Also, be sure to download the helpful cleaning checklist printout below. Hang it in plain view in your laundry room or kitchen so you can refer to it often. Before long, it’ll become second nature to both you and your helpers, regardless of whether any of you is personally uninterested in chores. You may even witness a magical phenomenon in which your partner starts the dishwasher without you asking! Once they grow used to doing a task, there’s less need for you to request (or demand) its completion.

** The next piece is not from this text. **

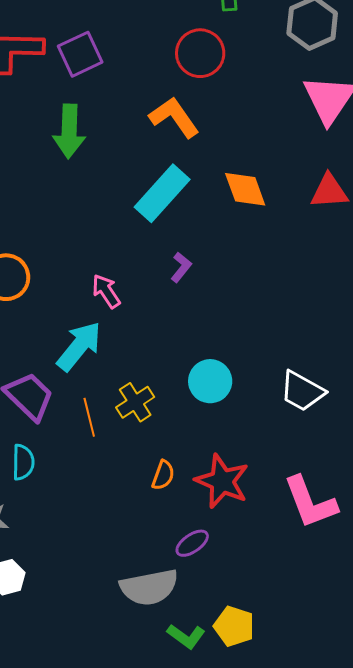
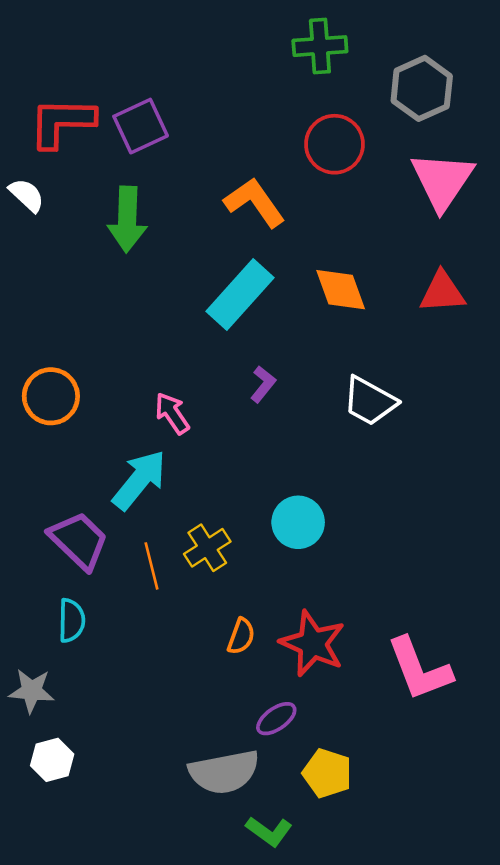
red circle: (200, 53) -> (334, 144), moved
white trapezoid: (302, 391) -> (370, 401), moved
yellow pentagon: (234, 626) -> (327, 773), moved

Household chores are only fun for a select few, so consider using tools to make extended chore sessions more interesting. Encourage everyone to grab their earbuds and listen to their favorite guilty pleasures while they scrub and shine. Or turn up the stereo and dance along so hard, you take your mind off what you’re doing. Before you know it, the tasks on your list will tick down to zero.
If you live alone and need some help getting motivated, you can also reserve your favorite tunes for cleaning sessions. Are you itching to listen to that new album you just bought? Promise yourself that you won’t play it until you do some dusting. This turns music into another kind of reward system.
Practice good communication
Healthy relationships depend on good communication, so calmly lay out to your family or roommates why chores are so important and how they can benefit everyone’s health and social well-being. Your loved ones may come to understand what’s so appealing about a fresh, clean, and sanitary house—making everyone happier once the chores are complete.